* _抜粋本文_:
=======

1971年 の今日(9月27日)は、昭和天皇・皇后両陛下が初の訪欧に出発された日。7か国を訪問。
日本の第124代天皇・昭和天皇は、生没年が確認されている歴代天皇の中で、神話上の天皇を除き、在位期間および享年が最長である。1901(明治34)年4月29日、大正天皇と貞明皇后の第一皇子として青山の東宮御所に誕生。1916(大正5)年、皇太子となる。1919年(大正8年)成年式を迎えられるが、大正天皇は病弱で公務にしばしば支障をきたしていたので早くから天皇の名代として活動することになり、1921(大正10)年11月25日、20歳で正式に摂政に就任されるが、就任前の、同年3月3日から9月3日まで、半年間の長期にわたり、イギリスやフランス、ベルギー、イタリア、バチカンなどヨーロッパ諸国を公式訪問されている。これは史上初の皇太子の外遊であり、国内には反対意見も根強かったが、山県有朋や西園寺公望などの元老らの尽力により実現したもだという。イギリスでは日英同盟のパートナーとして大歓迎を受け、ジョージ5世国王やロイド・ジョージ首相らと会見。又、ロンドンにおいては、ロバート・ベーデン・パウエル卿と謁見し、英国ボーイスカウトの最高功労章であるシルバー・ウルフ章も贈呈されている。 イタリアではヴィットーリオ・エマヌエーレ3世国王らと会見した他、各国で公式晩餐会に出席したり、第一次世界大戦当時の激戦地などを訪れた。後に昭和天皇はこの外遊が非常に印象的であったと述べておられるという。

=======

* _提供資料_:
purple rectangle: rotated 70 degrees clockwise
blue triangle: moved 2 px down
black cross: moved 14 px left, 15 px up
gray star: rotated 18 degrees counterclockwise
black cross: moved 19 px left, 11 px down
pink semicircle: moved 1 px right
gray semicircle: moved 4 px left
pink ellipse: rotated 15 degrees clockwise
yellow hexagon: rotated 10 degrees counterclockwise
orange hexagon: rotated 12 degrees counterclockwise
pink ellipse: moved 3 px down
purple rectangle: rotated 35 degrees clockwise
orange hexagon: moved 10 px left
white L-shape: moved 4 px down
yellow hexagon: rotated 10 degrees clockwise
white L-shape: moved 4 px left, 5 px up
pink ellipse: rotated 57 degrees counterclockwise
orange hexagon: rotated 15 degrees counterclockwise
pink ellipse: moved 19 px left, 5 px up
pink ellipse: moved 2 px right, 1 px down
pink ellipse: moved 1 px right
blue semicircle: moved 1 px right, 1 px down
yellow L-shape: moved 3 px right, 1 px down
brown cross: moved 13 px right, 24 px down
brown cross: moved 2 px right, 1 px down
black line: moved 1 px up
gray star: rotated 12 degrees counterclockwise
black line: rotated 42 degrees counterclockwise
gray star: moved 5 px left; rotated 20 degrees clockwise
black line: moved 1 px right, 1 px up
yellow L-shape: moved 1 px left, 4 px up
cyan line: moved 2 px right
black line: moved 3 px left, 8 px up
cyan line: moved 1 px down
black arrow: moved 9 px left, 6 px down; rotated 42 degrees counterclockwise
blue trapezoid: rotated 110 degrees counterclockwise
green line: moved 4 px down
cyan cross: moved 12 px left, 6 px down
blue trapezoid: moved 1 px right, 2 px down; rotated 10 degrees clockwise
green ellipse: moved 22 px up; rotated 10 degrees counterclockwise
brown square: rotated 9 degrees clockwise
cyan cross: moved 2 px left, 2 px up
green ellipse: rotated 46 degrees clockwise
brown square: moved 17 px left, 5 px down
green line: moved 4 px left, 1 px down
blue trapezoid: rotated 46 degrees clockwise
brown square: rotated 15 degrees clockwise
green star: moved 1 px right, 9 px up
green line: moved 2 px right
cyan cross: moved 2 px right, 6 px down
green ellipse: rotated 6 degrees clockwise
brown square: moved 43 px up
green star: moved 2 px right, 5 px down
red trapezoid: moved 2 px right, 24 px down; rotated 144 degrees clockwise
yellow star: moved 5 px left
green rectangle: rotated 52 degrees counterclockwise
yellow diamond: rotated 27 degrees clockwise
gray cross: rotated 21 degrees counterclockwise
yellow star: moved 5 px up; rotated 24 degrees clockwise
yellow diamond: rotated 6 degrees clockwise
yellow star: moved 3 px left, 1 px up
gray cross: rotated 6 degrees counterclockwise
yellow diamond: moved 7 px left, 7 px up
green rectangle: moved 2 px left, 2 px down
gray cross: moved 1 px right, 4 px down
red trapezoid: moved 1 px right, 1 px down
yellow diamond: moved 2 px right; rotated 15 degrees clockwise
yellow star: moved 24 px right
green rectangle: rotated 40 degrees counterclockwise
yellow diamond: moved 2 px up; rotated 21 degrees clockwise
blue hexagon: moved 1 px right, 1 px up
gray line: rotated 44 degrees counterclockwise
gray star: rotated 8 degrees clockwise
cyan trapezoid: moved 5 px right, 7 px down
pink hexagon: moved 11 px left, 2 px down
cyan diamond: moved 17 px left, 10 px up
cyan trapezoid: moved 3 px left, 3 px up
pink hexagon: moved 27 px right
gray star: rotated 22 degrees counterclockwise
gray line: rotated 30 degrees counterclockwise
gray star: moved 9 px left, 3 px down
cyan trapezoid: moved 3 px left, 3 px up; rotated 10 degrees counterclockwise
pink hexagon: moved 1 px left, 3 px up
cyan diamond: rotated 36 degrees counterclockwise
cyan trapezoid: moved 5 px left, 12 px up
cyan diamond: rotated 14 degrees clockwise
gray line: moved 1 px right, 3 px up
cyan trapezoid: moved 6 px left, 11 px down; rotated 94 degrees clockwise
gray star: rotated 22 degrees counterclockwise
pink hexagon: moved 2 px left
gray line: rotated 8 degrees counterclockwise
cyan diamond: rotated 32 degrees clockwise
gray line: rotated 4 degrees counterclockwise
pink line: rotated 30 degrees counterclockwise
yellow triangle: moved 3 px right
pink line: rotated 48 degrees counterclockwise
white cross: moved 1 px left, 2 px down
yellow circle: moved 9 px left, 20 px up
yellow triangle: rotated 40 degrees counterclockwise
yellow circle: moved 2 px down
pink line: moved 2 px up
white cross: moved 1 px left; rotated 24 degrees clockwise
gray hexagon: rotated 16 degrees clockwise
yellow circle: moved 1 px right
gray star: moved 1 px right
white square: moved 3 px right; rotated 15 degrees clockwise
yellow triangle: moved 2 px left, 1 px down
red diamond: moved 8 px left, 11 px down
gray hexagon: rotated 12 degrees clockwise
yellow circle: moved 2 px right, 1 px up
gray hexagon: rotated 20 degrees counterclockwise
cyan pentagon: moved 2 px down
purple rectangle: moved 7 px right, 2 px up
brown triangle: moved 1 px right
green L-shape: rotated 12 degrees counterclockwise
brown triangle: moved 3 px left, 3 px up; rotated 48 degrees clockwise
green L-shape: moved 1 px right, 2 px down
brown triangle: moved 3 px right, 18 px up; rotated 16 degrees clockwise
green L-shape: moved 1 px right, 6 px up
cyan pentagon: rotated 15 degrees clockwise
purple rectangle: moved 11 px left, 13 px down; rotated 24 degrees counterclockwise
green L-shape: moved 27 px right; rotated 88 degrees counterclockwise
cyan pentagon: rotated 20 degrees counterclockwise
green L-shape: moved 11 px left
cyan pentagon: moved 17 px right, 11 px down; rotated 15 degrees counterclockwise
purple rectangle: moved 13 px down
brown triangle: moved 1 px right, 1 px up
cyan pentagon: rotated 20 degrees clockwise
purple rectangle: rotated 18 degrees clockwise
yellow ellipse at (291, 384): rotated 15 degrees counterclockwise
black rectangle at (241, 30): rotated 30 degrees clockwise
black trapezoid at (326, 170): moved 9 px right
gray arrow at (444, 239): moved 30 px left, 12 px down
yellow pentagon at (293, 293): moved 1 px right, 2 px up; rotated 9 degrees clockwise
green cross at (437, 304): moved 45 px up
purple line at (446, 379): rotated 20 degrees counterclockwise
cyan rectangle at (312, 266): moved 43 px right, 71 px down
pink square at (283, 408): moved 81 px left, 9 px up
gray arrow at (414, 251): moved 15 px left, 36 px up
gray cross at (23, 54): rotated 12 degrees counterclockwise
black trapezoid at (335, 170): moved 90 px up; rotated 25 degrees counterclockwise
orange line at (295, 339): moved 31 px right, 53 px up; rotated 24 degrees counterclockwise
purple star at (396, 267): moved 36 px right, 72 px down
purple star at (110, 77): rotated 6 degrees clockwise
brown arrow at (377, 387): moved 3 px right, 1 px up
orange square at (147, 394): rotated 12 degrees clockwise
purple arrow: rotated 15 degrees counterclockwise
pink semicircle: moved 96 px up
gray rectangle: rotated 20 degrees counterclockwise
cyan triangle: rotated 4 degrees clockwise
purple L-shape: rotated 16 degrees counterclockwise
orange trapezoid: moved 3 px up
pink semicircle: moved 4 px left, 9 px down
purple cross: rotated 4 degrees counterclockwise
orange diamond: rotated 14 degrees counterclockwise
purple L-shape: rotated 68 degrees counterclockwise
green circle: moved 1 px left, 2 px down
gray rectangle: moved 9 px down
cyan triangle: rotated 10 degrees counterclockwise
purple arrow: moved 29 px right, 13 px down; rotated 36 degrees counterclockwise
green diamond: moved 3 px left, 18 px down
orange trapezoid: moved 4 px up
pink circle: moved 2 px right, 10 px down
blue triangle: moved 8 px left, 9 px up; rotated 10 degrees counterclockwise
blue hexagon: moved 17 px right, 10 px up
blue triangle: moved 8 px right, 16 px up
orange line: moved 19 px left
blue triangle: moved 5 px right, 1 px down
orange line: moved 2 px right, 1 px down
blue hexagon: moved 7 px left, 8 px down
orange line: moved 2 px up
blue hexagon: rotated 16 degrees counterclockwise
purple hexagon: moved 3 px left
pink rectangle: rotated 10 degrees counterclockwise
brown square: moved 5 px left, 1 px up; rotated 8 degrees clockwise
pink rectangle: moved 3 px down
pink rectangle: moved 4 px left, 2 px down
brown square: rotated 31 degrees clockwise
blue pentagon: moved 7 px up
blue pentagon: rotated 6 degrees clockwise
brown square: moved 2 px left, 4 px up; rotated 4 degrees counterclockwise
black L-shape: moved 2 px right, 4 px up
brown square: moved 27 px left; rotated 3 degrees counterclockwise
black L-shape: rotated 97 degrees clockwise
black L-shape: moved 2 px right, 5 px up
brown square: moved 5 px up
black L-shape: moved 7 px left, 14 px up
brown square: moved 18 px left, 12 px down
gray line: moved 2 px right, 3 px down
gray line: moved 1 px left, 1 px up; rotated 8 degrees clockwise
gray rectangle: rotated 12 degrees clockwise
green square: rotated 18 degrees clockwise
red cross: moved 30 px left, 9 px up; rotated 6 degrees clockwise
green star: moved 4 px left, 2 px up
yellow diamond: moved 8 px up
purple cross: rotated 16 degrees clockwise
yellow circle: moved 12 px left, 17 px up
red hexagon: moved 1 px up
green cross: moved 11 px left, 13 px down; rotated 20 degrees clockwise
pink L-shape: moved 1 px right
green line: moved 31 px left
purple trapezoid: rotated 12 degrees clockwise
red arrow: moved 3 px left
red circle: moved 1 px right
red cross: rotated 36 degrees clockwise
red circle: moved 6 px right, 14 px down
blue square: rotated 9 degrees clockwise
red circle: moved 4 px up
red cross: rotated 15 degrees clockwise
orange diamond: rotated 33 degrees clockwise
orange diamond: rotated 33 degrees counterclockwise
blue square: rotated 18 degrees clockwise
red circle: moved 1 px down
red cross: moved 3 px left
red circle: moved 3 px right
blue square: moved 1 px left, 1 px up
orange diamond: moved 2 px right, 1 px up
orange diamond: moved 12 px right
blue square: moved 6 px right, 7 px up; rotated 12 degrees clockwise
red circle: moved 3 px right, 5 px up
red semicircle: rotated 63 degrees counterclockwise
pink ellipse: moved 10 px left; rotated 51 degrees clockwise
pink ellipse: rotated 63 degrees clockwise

=======

* _読解の応用_:
[A] 抜粋によると、昭和天皇はいつ、どこで誕生しましたか？
[B] 1921年の外遊で公式訪問した先として、抜粋に名前が挙がっている国をすべて挙げてください。
[C] 抜粋のうち、「1971年 の今日(9月27」から「ったと述べておられるという。」までを、両端を含めてそのまま書き写してください。

* _課題別の解答_:
[A] 1901（明治34）年4月29日に、青山の東宮御所で誕生しました。

[B] イギリス、フランス、ベルギー、イタリア、バチカン

[C]
1971年 の今日(9月27日)は、昭和天皇・皇后両陛下が初の訪欧に出発された日。7か国を訪問。
日本の第124代天皇・昭和天皇は、生没年が確認されている歴代天皇の中で、神話上の天皇を除き、在位期間および享年が最長である。1901(明治34)年4月29日、大正天皇と貞明皇后の第一皇子として青山の東宮御所に誕生。1916(大正5)年、皇太子となる。1919年(大正8年)成年式を迎えられるが、大正天皇は病弱で公務にしばしば支障をきたしていたので早くから天皇の名代として活動することになり、1921(大正10)年11月25日、20歳で正式に摂政に就任されるが、就任前の、同年3月3日から9月3日まで、半年間の長期にわたり、イギリスやフランス、ベルギー、イタリア、バチカンなどヨーロッパ諸国を公式訪問されている。これは史上初の皇太子の外遊であり、国内には反対意見も根強かったが、山県有朋や西園寺公望などの元老らの尽力により実現したもだという。イギリスでは日英同盟のパートナーとして大歓迎を受け、ジョージ5世国王やロイド・ジョージ首相らと会見。又、ロンドンにおいては、ロバート・ベーデン・パウエル卿と謁見し、英国ボーイスカウトの最高功労章であるシルバー・ウルフ章も贈呈されている。 イタリアではヴィットーリオ・エマヌエーレ3世国王らと会見した他、各国で公式晩餐会に出席したり、第一次世界大戦当時の激戦地などを訪れた。後に昭和天皇はこの外遊が非常に印象的であったと述べておられるという。